* _Task statement_:
Without changing a character, return the entries, but not the images they hold.

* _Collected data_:
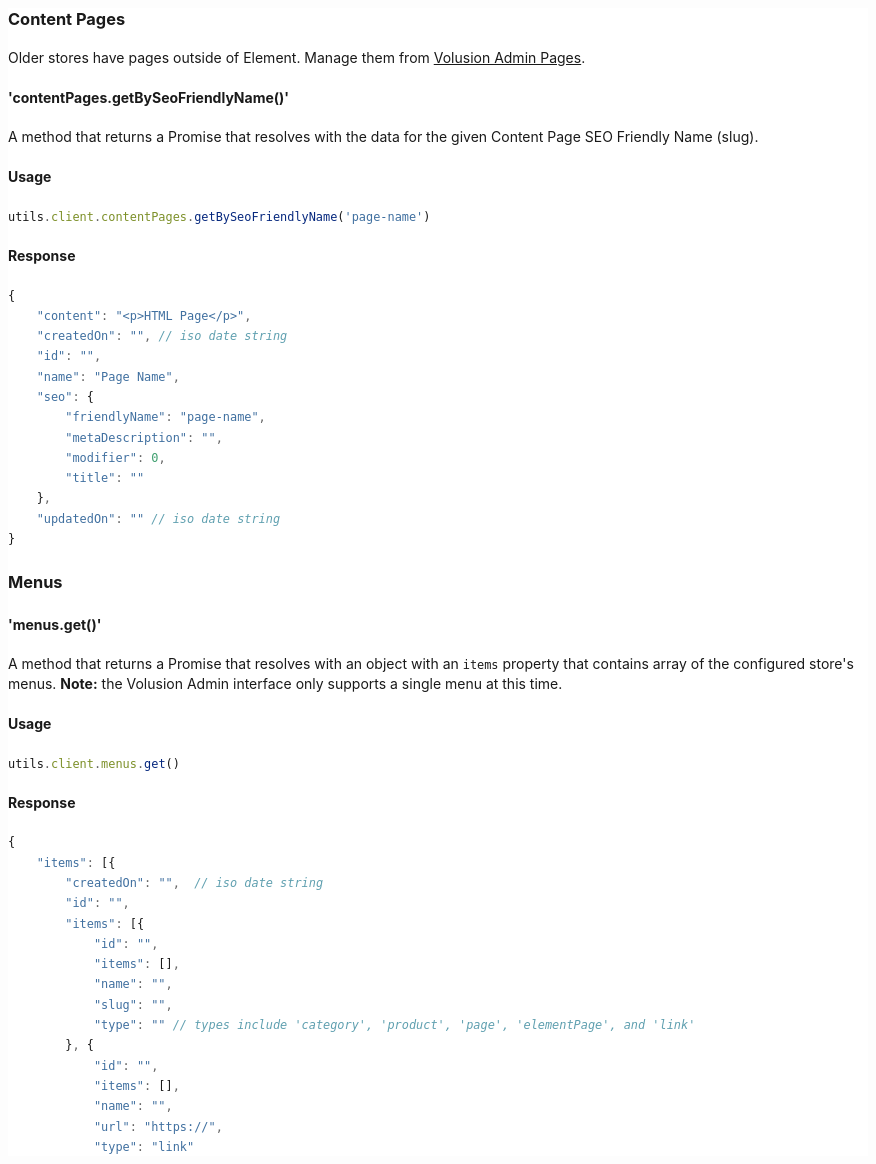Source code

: ### Content Pages

Older stores have pages outside of Element. Manage them from [Volusion Admin Pages](https://admin.volusion.com/pages/list).

#### 'contentPages.getBySeoFriendlyName()'

A method that returns a Promise that resolves with the data for the given Content Page SEO Friendly Name (slug).

#### Usage

```javascript
utils.client.contentPages.getBySeoFriendlyName('page-name')
```

#### Response

```javascript
{
    "content": "<p>HTML Page</p>",
    "createdOn": "", // iso date string
    "id": "",
    "name": "Page Name",
    "seo": {
        "friendlyName": "page-name",
        "metaDescription": "",
        "modifier": 0,
        "title": ""
    },
    "updatedOn": "" // iso date string
}
```

### Menus

#### 'menus.get()'

A method that returns a Promise that resolves with an object with an `items` property that contains array of the configured store's menus. **Note:** the Volusion Admin interface only supports a single menu at this time.

#### Usage

```javascript
utils.client.menus.get()
```

#### Response

```javascript
{
    "items": [{
        "createdOn": "",  // iso date string
        "id": "",
        "items": [{
            "id": "",
            "items": [],
            "name": "",
            "slug": "",
            "type": "" // types include 'category', 'product', 'page', 'elementPage', and 'link'
        }, {
            "id": "",
            "items": [],
            "name": "",
            "url": "https://",
            "type": "link"
```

* _Solution below_:
Source code

: ### Content Pages

Older stores have pages outside of Element. Manage them from [Volusion Admin Pages](https://admin.volusion.com/pages/list).

#### 'contentPages.getBySeoFriendlyName()'

A method that returns a Promise that resolves with the data for the given Content Page SEO Friendly Name (slug).

#### Usage

```javascript
utils.client.contentPages.getBySeoFriendlyName('page-name')
```

#### Response

```javascript
{
    "content": "<p>HTML Page</p>",
    "createdOn": "", // iso date string
    "id": "",
    "name": "Page Name",
    "seo": {
        "friendlyName": "page-name",
        "metaDescription": "",
        "modifier": 0,
        "title": ""
    },
    "updatedOn": "" // iso date string
}
```

### Menus

#### 'menus.get()'

A method that returns a Promise that resolves with an object with an `items` property that contains array of the configured store's menus. **Note:** the Volusion Admin interface only supports a single menu at this time.

#### Usage

```javascript
utils.client.menus.get()
```

#### Response

```javascript
{
    "items": [{
        "createdOn": "",  // iso date string
        "id": "",
        "items": [{
            "id": "",
            "items": [],
            "name": "",
            "slug": "",
            "type": "" // types include 'category', 'product', 'page', 'elementPage', and 'link'
        }, {
            "id": "",
            "items": [],
            "name": "",
            "url": "https://",
            "type": "link"
```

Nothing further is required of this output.